CHARLOTTE, N.C. - Buccaneers quarterback Tom Brady's job got a little easier Friday in terms of being pressured with the Panthers ruling out starting defensive linemen Kawann Short and Yetur Gross-Matos with injuries.
Short, a two-time Pro Bowl tackle who missed most of last season with a shoulder injury, suffered a foot/ankle injury in a 34-30 loss to the Las Vegas Raiders and did not practice all week beyond going through a few drills on Thursday.
Gross-Matos, a second-round pick out of Penn State who started at end opposite Brian Burns, entered the concussion protocol after being hit in the eye during Wednesday's practice.
Coach Matt Rhule is hopeful Short will be back next week but admitted the team captain's presence will be missed greatly. Short was one of the league's best pass-rushing tackles from 2015 to 2019 with 27.5 sacks. He also was a top run-stopper.
"Him not being there will be an impact," Rhule said. "He's a premier player. Him not playing will have an impact throughout the game."
The Panthers' pass rush was almost nonexistent in the opener. They had an NFL-low 10% pressure rate with only five pressures and were the only team not to touch the quarterback on a pass or rush.
Defensive coordinator Phil Snow blamed that in part on inefficiency on first and second down. On 12 third-down situations against the Raiders, eight were 4 yards or less.
"You're not really in pass-rush mode because of those down and distances," Snow said.
Snow said it will be key to put Brady in obvious pass-rush situations because of his quick release and intelligence.
Without pressure, Brady has been one of the best in the NFL. Since 2014, among 30 quarterbacks with at least 1,000 attempts while not pressured, Brady has completed 71% of his passes to rank ninth.
Brady's touchdown-interception ratio of 5.1 (143 to 28) during that span is second only to the 5.72 of Green Bay's Aaron Rodgers. His total quarterback rating, according to ESPN Stats & Information, ranks fifth at 78.8.
Lack of pressure isn't always a factor with Brady. In last week's opener against New Orleans, Brady completed 21 of 30 passes for 208 yards and two touchdowns -- and both of his interceptions.

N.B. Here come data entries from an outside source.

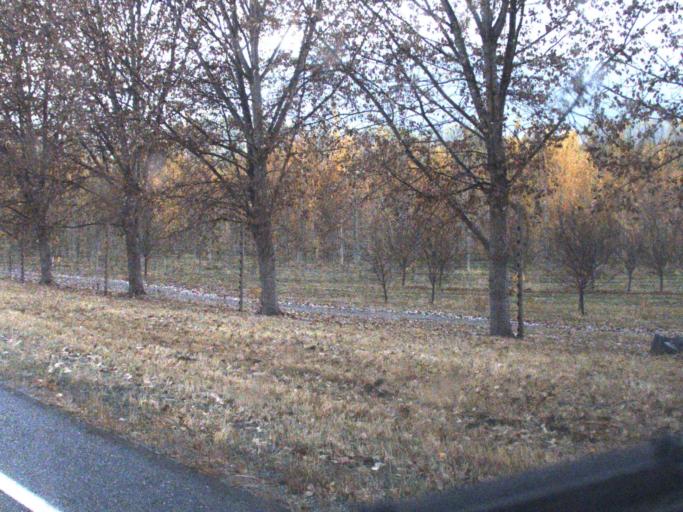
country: US
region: Washington
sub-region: Stevens County
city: Kettle Falls
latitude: 48.4696
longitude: -118.1731
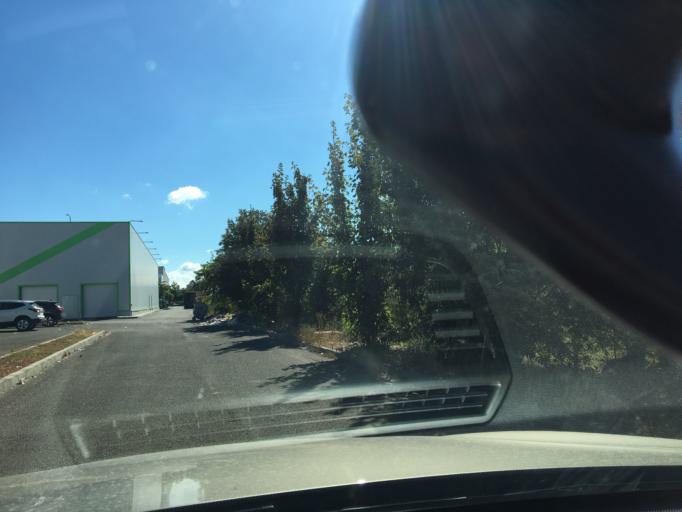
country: BG
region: Burgas
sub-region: Obshtina Burgas
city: Burgas
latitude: 42.5139
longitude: 27.4498
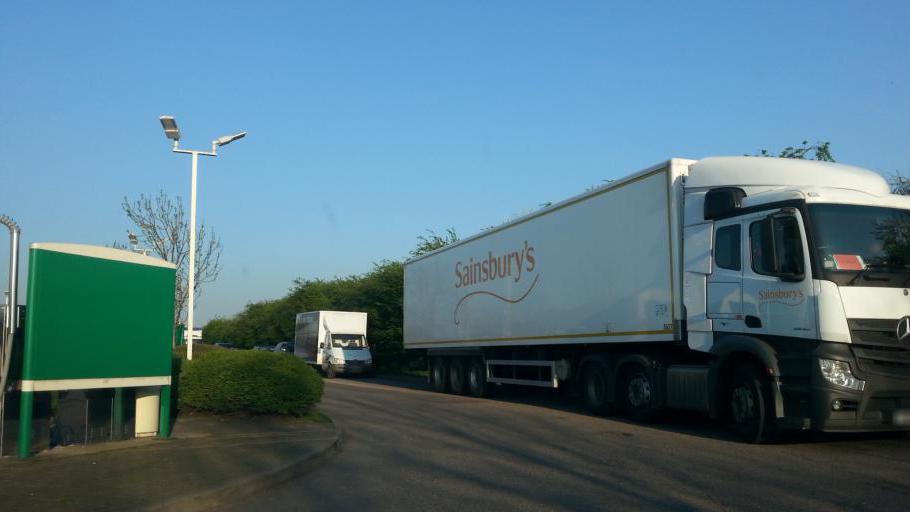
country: GB
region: England
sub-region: Northamptonshire
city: Raunds
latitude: 52.3533
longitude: -0.5466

The Panthers are hoping first-round pick Derrick Brown, who showed flashes of brilliance in the opener, will be more consistent and step up his game against Tampa Bay. Veteran Zach Kerr is a candidate to replace Short as a starter if Carolina opens in a four-man front.
Woodrow Hamilton is a candidate to be called up from the practice squad to be a part of the rotation. Rhule also mentioned that end Efe Obada, who beefed up during the offseason, can play inside.
Carolina also could go with more three-man fronts, as the Panthers effectively did in the second half against the Raiders. Snow said that's a part of the base defense and didn't rule out using it more.
It's effective because Burns, who also plays outside linebacker, and rookie linebacker/safety Jeremy Chinn are so versatile and able to play multiple positions.
Regardless, Snow said the Panthers have to be sharper than they were in the opener. He recalled that once, when Snow was a position coach with the Detroit Lions, Brady helped New England overcome a 10-point deficit in the final six minutes without having a play over 10 yards.
"He just has the ability to move the chains and always has," Snow said. "He's so intelligent out there, knows what you're in and executes. That's who Brady is, and I don't think that's changed."